→ **Task instructions**: In the records below, write out the stretch from the line containing "family: Melastomataceae" through the line containing "name author: Bosc ex Nees" as a numbered list, including both of those lines and skipping any blank lines. Give only those lines.
[BEGIN Records to use]
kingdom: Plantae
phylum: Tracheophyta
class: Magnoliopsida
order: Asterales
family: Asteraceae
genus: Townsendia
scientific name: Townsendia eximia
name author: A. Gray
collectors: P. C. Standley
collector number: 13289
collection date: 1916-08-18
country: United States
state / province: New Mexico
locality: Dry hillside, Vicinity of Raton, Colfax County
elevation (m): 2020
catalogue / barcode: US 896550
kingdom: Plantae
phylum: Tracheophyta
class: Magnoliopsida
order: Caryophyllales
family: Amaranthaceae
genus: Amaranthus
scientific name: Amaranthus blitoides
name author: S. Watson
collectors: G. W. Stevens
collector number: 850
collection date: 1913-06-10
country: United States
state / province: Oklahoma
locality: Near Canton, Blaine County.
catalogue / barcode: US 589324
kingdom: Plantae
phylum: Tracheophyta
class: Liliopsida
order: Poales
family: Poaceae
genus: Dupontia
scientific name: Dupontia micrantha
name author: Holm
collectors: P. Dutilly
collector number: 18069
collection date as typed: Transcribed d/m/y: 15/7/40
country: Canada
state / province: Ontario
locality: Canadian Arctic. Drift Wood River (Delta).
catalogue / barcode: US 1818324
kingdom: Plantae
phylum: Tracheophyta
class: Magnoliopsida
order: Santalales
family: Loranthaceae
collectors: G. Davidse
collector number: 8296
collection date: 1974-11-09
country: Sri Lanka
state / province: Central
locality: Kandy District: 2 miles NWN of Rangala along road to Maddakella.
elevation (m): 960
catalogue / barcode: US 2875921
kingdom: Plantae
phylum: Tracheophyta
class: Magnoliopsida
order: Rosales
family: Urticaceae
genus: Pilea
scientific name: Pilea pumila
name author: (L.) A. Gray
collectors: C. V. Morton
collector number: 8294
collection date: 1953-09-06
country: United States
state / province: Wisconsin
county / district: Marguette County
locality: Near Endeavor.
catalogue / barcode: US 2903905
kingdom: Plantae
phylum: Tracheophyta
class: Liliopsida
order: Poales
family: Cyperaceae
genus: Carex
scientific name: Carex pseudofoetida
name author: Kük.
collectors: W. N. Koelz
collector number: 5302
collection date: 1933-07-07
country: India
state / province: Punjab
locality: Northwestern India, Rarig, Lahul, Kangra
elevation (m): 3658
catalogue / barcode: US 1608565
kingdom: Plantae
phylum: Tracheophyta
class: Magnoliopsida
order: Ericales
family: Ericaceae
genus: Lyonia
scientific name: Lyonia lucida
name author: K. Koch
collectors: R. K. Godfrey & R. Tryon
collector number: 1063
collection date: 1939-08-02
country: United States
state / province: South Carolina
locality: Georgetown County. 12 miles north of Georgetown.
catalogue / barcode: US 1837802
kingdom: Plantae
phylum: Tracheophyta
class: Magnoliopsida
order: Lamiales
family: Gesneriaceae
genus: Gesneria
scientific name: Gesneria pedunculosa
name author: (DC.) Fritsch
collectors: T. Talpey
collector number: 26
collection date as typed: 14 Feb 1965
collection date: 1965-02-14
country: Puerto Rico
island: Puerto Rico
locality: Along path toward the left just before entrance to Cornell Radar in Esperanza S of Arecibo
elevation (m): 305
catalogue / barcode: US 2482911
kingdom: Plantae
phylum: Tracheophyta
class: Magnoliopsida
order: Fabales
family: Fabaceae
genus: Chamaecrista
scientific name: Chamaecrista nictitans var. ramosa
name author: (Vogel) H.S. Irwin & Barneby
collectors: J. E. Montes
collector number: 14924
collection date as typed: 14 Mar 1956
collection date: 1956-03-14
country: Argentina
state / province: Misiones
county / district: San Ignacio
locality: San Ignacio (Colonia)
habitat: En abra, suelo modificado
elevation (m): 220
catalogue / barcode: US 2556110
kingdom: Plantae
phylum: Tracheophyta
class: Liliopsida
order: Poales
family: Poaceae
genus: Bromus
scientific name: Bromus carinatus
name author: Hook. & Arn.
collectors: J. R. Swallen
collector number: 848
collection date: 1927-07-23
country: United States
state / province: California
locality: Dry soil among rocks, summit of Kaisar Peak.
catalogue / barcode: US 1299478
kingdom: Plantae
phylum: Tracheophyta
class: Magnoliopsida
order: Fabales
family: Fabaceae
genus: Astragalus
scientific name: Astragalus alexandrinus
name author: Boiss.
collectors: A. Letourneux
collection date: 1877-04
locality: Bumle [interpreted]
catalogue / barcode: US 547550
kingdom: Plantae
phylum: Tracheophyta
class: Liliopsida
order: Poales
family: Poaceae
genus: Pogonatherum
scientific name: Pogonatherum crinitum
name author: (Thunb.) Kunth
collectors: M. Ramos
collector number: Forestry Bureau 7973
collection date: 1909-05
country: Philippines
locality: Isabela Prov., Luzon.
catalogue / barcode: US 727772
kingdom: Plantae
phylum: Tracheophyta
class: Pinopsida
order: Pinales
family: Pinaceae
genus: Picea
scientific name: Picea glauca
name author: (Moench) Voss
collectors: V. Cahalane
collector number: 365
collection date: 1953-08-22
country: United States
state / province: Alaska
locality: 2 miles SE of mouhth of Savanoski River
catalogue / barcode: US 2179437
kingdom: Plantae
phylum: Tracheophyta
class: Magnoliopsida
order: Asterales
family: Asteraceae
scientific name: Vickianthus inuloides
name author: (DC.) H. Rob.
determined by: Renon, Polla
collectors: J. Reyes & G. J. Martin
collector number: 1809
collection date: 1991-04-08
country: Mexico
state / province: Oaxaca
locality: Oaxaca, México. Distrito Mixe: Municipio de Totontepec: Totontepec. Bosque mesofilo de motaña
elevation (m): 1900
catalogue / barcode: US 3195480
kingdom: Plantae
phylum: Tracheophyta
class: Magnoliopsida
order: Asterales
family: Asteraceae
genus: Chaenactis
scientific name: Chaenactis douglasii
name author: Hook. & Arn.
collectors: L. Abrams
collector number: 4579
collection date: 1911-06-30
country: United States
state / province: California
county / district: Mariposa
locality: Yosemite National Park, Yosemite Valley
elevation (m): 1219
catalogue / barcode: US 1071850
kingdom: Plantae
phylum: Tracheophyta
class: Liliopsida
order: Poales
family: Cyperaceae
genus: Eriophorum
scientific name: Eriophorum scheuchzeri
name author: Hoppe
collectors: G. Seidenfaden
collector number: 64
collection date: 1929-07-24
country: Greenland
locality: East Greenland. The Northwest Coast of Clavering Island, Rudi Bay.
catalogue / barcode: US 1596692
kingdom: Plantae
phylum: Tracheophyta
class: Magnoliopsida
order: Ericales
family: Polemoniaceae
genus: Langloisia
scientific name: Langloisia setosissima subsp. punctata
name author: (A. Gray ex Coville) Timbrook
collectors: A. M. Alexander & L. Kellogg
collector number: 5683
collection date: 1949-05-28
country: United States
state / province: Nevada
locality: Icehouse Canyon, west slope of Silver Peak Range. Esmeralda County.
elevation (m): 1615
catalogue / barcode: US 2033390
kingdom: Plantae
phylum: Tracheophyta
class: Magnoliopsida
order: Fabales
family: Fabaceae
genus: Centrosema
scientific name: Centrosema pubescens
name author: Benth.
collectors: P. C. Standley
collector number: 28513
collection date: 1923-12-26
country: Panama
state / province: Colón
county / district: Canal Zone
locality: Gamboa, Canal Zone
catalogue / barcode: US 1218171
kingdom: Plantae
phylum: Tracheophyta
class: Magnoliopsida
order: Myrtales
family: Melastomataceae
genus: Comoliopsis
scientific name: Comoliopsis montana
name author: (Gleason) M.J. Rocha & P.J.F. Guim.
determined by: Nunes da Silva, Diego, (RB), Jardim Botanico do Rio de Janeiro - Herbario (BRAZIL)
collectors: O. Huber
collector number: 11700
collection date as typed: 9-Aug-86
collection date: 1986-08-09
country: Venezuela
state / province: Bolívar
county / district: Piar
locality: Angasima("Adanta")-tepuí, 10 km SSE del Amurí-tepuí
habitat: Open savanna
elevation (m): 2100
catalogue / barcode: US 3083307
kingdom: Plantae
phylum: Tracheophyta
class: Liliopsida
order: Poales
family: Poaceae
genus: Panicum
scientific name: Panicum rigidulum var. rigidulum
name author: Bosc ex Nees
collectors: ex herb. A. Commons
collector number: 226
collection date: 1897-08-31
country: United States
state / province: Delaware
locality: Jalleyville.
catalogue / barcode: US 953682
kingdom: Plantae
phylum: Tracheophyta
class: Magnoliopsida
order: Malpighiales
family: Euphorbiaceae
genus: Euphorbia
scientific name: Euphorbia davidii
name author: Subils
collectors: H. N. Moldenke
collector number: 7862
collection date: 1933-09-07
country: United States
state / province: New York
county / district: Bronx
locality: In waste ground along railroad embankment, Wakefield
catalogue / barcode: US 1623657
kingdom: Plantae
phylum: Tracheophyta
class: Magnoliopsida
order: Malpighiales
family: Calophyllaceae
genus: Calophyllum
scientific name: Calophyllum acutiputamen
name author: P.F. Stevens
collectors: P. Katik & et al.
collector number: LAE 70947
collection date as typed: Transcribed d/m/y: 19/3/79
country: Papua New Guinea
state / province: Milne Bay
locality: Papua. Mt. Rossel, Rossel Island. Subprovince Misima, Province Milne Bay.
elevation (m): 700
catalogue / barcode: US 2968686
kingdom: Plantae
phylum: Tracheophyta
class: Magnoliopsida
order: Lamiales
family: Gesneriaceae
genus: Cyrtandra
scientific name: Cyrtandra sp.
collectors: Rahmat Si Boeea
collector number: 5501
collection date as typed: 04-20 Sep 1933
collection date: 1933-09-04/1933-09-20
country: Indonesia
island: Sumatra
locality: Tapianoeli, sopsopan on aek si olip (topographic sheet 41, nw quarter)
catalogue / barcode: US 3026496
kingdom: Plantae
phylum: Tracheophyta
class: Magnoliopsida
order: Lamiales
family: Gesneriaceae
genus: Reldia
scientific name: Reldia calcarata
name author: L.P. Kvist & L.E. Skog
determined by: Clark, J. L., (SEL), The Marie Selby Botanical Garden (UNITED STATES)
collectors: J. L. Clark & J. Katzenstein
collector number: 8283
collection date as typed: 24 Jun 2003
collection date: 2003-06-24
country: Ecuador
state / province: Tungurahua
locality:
[END Records to use]
→ **Exercise answer**:
1. family: Melastomataceae
2. genus: Comoliopsis
3. scientific name: Comoliopsis montana
4. name author: (Gleason) M.J. Rocha & P.J.F. Guim.
5. determined by: Nunes da Silva, Diego, (RB), Jardim Botanico do Rio de Janeiro - Herbario (BRAZIL)
6. collectors: O. Huber
7. collector number: 11700
8. collection date as typed: 9-Aug-86
9. collection date: 1986-08-09
10. country: Venezuela
11. state / province: Bolívar
12. county / district: Piar
13. locality: Angasima("Adanta")-tepuí, 10 km SSE del Amurí-tepuí
14. habitat: Open savanna
15. elevation (m): 2100
16. catalogue / barcode: US 3083307
17. kingdom: Plantae
18. phylum: Tracheophyta
19. class: Liliopsida
20. order: Poales
21. family: Poaceae
22. genus: Panicum
23. scientific name: Panicum rigidulum var. rigidulum
24. name author: Bosc ex Nees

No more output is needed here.